Yes we had some POW camps & guarding our bases  & key defense plants BUT we didnt guard prisoners for genocide either, so our Guard ratio had to be Less than the Germans alone.

This idea that Germany lacked troops because of  guarding prisoners of war and concentration camps .

 And that it evened out because of allies too were guarding  prisoners of war, is is simply not the reason the war was lost,

there are numerous reasons, a big one was fighting on more than one front, getting confused about how Hitler looked on England as a future ally, thinking of them as Germanic, I think the waiting game at Dunkirk was a Hitler blunder, I think he went to war too early, he should never have tried out the Soviet Union unless he had secured the west.

He hadn't, he eventually lost out in North Africa, and southern Europe , he did have a brilliant large fighting military force, and I suspect his Generals' were tearing their hair out with some of the orders they were given.

Adolph couldn't be told! 

He was doomed from that, at the start, early successes sent him into a upward spiral , then a downward spiral , he lost before he started. Thank heavens he was a nut and couldn't run a war, and surrounded himself with freaky obsessed weird people Himmler Goebbels , that buffoon Goering, who couldn't run a raffle let alone an Air force. Speer the beaurocrat instigator of cheap killing of a people. 

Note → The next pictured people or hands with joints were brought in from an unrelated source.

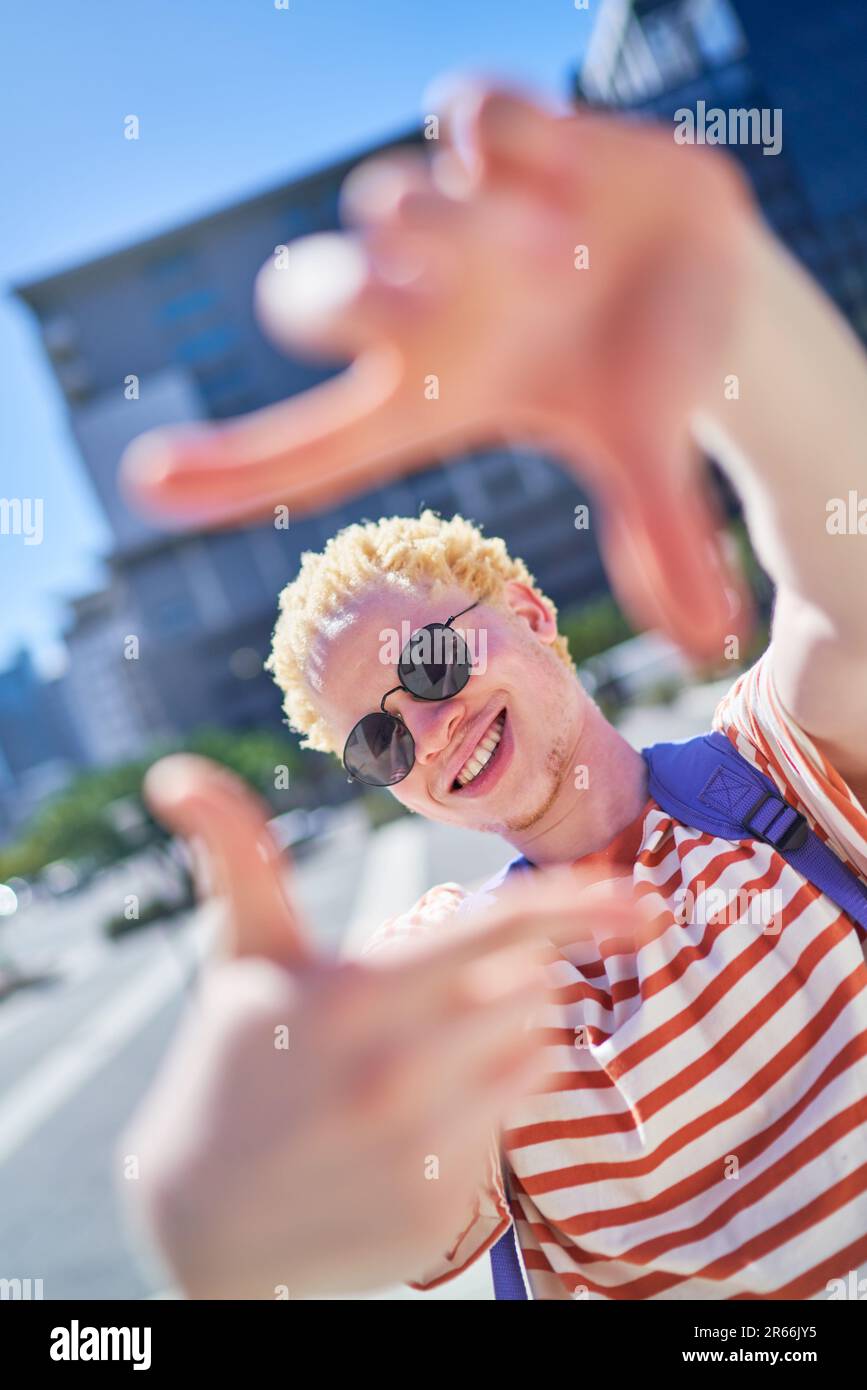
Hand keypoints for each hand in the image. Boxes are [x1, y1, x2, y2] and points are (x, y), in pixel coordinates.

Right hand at [120, 755, 633, 1297]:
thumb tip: (172, 773)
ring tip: (427, 1057)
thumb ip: (234, 854)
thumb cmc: (228, 1065)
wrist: (200, 1226)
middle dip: (511, 978)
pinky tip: (418, 1124)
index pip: (500, 932)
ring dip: (509, 1040)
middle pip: (535, 990)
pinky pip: (516, 1126)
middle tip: (437, 998)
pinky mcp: (441, 1209)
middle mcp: (399, 1071)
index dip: (580, 908)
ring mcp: (424, 1146)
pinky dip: (488, 1109)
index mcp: (358, 993)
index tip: (645, 903)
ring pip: (539, 1053)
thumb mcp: (240, 957)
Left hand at [122, 83, 755, 658]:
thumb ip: (660, 530)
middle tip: (425, 311)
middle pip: (313, 296)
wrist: (704, 273)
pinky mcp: (505, 135)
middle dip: (349, 299)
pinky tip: (563, 173)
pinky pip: (465, 119)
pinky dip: (500, 140)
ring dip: (463, 232)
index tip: (151, 485)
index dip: (233, 470)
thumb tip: (705, 634)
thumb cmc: (642, 373)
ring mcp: (454, 215)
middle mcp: (423, 305)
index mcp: (433, 394)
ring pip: (388, 202)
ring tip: (559, 252)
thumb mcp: (643, 449)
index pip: (313, 446)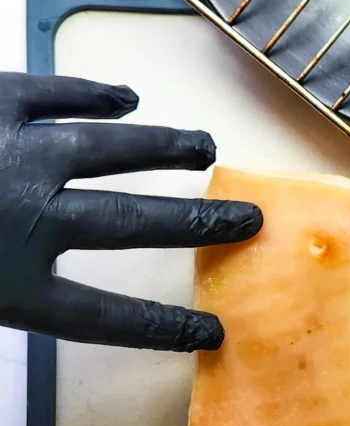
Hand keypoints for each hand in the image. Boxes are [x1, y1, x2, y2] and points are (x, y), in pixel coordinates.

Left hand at [0, 73, 261, 350]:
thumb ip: (1, 296)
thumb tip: (40, 289)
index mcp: (10, 283)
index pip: (101, 316)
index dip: (160, 326)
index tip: (210, 331)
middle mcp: (28, 215)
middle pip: (129, 222)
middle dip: (195, 222)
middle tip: (248, 219)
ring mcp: (15, 152)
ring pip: (106, 149)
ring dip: (163, 146)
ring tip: (204, 146)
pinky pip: (52, 94)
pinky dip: (94, 95)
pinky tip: (126, 99)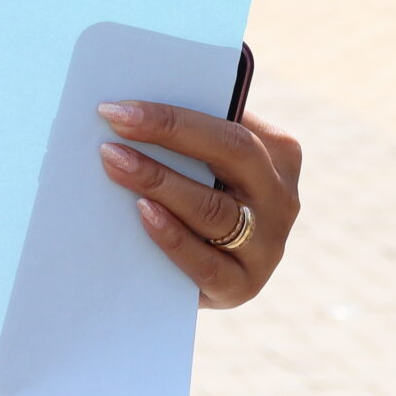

I'd say that if Adolph Hitler had have been a rational man , things may have turned out differently. And those slime that were with him would be no where in sight.

But if Hitler was a rational man , he may not have even gone to war. He was on the way to turning Germany to an economic giant after the mess of WW1, and the Versaille blunder by the Allies , that was so over the top,  and Hitler was revenge ridden as were many Germans. 

WW1 was one of the greatest waste of humanities history , a stalemate almost  of a war?

And to rip the guts out of the Germans after wards just set the world on another road to WW2.

Guards were just part of the infrastructure, just that type of person , that fit the Nazi mould.

The armies of Germany were German people like everyone else, their soldiers were conscripts and regulars, and I'd say the SS  divisions of fanatics were pretty bad brainwashed  people .

But the normal armies and Navy and Airforce  were just the nations normal people.Dragged into a holocaust like the rest of the world.